- **Exercise**
The entries must be set down again word for word; no pictures belong in the copy.

- **Provided entries**
↓

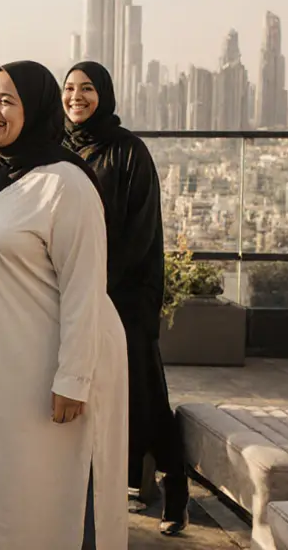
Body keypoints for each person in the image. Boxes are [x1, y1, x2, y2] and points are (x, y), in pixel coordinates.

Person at [0, 61, 129, 549]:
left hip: (41, 368)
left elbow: (86, 288)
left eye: (8, 101)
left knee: (40, 492)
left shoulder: (66, 185)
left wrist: (74, 377)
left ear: (35, 110)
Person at [63, 60, 189, 535]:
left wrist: (98, 285)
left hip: (124, 292)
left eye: (87, 89)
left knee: (142, 392)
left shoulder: (129, 151)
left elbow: (139, 233)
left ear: (106, 95)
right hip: (76, 291)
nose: (77, 97)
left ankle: (174, 486)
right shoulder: (57, 149)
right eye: (69, 89)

↑

- **Written solution**
Body keypoints for each person in the image. Boxes are [x1, y1, x2, y2] and points are (x, y), in pixel coordinates.

Person at [0, 61, 129, 549]:
left hip: (41, 368)
left elbow: (86, 288)
left eye: (8, 101)
left knee: (40, 492)
left shoulder: (66, 185)
left wrist: (74, 377)
left ear: (35, 110)
Person at [63, 60, 189, 535]:
left wrist: (98, 285)
left hip: (124, 292)
left eye: (87, 89)
left knee: (142, 392)
left shoulder: (129, 151)
left elbow: (139, 233)
left ear: (106, 95)
right hip: (76, 291)
nose: (77, 97)
left ankle: (174, 486)
right shoulder: (57, 149)
right eye: (69, 89)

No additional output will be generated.